• _EXERCISE DETAILS_:
In the key accounts article, copy the stretch from "Even though these" through "a huge challenge.", swapping "huge" for "severe".

**** DOCUMENT EXCERPT

Key accounts, also known as key customers, are the customers that generate the most revenue for a business and are there for a long period. These accounts are of high value for business for this very reason, and they have an impact on a business’s image in the market as well.
Businesses tend to prioritize these accounts by providing them with a wide range of services. For this, these accounts first have to be identified.
How to Identify Key Accounts?
The following are some major criteria that can help businesses identify key accounts:
Market Size
The first criterion to identify a key account would be its market size. This can be clear with the number or types of customers to which this account has access.
The products that this account purchases from the business will be used by its customers. The more customers an account has, the more value it holds for the business.
An account can also become more valuable if it sells to an elite group of customers that can generate more revenue even with fewer sales.
Average Transaction Size
The amount of money an account spends with a business also determines its key account status. The more an account purchases from a business, the more its value increases.
It also includes the revenue generation potential. This means the amount of money that an account may generate for the business in the future. This is an investment in the future and can prove to be beneficial.
Purchase Process
The purchase process of an account also plays a role in deciding its key account status. For example, an account may have only one decision-maker to process payments/purchases. This means that the process here is easier and quicker than the accounts that require multiple people/groups to make decisions.
Some businesses may also prefer cash payments and others may prefer e-payments. Whatever the priority is, an account agreeing with it may become a key account.
Geographic Alignment
This criterion is especially true for small businesses. Such businesses prefer having accounts that operate in close geographical proximity. This reduces shipping expenses and makes it easier to solve issues like late payments, returns, and exchanges.
Bigger businesses may not consider this a criterion because they can work with even foreign clients with ease.
Challenges of having Key Accounts
These are some of the main challenges of having key accounts:
Costly
The first challenge is that managing key accounts can be costly for businesses. Not all businesses can afford to hire a dedicated team for each key account.
Even though these accounts generate more revenue, it leave less to invest elsewhere because most of it goes to managing the team. Key accounts may also have specialized requirements, and fulfilling them may require more investment.
Vulnerability
Key accounts also increase a business’s vulnerability. This is because despite key accounts generating high revenue if they decide to switch businesses, the financial loss to the business can be huge.
Even if there are agreements in place and accounts can’t leave suddenly, finding another account as big as the one leaving can become a huge challenge.
Limits Business Growth
Having key accounts also increases the dependency of businesses on these customers. For the healthy growth of a business, it is crucial to explore the market.

********
**** GIVEN DATA

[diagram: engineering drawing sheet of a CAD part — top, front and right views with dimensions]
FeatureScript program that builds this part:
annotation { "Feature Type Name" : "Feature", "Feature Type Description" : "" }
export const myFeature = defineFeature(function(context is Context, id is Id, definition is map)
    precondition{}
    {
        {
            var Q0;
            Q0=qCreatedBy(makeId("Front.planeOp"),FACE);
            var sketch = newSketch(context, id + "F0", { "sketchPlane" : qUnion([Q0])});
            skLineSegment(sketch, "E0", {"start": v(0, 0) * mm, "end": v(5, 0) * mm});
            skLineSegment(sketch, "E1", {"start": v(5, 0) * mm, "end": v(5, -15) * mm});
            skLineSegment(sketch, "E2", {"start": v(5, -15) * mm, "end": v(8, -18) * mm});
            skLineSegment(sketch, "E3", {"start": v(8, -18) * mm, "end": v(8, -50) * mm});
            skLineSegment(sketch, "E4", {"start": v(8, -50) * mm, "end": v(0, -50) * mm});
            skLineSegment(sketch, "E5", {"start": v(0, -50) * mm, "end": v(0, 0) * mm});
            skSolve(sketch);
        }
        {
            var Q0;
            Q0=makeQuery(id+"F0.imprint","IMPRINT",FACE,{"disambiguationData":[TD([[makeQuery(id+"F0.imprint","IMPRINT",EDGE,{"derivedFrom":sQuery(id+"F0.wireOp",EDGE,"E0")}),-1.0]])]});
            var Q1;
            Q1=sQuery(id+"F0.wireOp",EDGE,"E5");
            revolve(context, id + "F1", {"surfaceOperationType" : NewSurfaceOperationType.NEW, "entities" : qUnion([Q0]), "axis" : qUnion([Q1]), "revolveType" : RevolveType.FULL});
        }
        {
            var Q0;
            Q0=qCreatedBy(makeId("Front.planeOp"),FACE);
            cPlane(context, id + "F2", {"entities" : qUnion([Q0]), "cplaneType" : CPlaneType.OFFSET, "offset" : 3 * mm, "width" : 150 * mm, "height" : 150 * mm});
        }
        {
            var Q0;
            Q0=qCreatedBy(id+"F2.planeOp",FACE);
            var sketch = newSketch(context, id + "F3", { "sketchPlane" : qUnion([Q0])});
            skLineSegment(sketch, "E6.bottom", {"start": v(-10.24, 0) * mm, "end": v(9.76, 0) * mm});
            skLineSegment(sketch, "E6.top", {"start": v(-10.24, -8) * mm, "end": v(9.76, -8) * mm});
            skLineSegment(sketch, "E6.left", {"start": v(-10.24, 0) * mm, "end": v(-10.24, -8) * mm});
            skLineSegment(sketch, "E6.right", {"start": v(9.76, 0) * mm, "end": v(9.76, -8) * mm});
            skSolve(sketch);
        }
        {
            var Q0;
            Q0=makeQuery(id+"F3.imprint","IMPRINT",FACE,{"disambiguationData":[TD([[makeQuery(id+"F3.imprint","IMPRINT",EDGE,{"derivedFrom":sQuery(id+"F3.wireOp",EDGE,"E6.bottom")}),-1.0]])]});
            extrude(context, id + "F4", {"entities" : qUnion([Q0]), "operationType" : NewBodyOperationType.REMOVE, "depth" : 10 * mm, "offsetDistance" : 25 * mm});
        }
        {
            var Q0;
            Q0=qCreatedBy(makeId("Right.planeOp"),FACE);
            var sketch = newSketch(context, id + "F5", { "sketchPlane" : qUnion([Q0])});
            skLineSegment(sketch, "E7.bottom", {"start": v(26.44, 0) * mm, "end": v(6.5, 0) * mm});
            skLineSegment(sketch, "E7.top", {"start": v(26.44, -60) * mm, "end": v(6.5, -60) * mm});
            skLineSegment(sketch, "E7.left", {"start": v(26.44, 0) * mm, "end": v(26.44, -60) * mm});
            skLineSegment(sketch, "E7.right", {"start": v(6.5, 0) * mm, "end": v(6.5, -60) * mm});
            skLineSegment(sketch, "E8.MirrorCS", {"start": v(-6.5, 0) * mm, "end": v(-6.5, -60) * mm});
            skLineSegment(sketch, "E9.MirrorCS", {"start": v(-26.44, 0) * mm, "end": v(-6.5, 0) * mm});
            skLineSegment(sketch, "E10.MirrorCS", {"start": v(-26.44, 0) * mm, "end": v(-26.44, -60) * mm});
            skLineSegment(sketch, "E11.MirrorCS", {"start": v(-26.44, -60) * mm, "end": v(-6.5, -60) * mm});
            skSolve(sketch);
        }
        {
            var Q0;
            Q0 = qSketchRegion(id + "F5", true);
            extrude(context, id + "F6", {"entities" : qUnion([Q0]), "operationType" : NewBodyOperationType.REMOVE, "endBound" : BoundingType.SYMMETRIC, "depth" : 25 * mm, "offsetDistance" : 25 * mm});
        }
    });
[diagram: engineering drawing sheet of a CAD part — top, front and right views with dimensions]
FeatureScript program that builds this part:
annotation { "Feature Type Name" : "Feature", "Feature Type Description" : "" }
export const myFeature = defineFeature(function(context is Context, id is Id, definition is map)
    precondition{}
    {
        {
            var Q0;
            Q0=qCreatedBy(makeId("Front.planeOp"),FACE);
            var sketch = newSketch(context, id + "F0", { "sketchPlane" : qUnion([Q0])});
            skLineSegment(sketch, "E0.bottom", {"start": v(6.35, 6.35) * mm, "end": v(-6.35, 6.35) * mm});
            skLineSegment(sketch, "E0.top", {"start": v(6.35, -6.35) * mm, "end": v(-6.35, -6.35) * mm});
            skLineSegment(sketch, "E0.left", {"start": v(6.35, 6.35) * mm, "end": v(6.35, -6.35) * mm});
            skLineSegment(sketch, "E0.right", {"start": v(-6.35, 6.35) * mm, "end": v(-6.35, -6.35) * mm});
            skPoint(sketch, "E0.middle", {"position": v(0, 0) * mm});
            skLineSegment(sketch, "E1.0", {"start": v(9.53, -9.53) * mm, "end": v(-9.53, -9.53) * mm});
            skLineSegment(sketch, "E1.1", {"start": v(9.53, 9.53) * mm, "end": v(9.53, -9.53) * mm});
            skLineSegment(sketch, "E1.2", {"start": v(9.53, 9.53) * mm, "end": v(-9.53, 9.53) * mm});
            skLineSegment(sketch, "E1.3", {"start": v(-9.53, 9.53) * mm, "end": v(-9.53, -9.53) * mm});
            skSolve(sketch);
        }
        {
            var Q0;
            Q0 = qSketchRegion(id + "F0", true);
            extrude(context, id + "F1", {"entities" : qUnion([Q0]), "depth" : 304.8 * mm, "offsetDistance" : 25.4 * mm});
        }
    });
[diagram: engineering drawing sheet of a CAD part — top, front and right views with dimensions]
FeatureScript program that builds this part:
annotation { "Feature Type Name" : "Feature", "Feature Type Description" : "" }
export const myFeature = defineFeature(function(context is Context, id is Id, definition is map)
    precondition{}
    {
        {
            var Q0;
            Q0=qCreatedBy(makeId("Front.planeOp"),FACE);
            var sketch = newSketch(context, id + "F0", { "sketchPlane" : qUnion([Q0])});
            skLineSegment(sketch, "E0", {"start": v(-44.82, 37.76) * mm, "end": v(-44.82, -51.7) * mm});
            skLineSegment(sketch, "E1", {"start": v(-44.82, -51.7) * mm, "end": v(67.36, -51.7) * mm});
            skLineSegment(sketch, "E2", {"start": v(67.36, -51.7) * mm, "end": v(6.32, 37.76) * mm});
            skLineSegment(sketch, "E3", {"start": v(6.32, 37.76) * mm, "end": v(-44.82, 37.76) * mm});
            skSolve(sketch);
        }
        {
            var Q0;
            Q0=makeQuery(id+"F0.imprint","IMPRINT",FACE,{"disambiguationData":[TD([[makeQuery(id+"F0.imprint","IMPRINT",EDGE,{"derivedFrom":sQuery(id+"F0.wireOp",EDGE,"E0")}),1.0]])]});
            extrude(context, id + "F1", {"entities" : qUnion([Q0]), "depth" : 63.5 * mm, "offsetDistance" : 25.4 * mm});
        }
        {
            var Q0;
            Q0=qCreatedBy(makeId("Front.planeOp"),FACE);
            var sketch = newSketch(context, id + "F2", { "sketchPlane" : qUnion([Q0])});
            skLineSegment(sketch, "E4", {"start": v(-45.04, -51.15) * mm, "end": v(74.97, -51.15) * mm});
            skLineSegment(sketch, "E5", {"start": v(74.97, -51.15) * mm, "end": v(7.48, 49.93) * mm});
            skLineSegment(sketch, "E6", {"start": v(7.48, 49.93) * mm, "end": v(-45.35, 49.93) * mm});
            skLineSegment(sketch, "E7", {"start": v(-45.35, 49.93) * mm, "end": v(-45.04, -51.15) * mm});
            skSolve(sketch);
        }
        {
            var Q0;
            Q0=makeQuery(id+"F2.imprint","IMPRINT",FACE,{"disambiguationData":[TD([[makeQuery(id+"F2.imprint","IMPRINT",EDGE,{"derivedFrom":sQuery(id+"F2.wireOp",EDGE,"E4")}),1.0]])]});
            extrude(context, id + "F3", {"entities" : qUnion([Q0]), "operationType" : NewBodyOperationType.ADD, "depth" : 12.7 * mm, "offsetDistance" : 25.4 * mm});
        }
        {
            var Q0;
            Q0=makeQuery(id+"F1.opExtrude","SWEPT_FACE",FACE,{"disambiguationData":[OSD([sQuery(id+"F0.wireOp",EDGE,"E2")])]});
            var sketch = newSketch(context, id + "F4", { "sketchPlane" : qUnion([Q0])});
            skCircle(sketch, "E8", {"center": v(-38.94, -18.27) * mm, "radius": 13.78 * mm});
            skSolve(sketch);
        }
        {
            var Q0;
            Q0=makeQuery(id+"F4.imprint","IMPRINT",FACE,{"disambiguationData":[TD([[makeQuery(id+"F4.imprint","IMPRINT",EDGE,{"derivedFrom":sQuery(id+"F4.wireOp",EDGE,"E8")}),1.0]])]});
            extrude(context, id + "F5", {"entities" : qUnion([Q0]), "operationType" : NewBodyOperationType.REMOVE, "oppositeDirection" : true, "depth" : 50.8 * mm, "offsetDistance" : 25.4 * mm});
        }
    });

********

• _EXPECTED ANSWER_:
Even though these accounts generate more revenue, it leave less to invest elsewhere because most of it goes to managing the team. Key accounts may also have specialized requirements, and fulfilling them may require more investment.
Vulnerability
Key accounts also increase a business’s vulnerability. This is because despite key accounts generating high revenue if they decide to switch businesses, the financial loss to the business can be severe.
Even if there are agreements in place and accounts can’t leave suddenly, finding another account as big as the one leaving can become a severe challenge.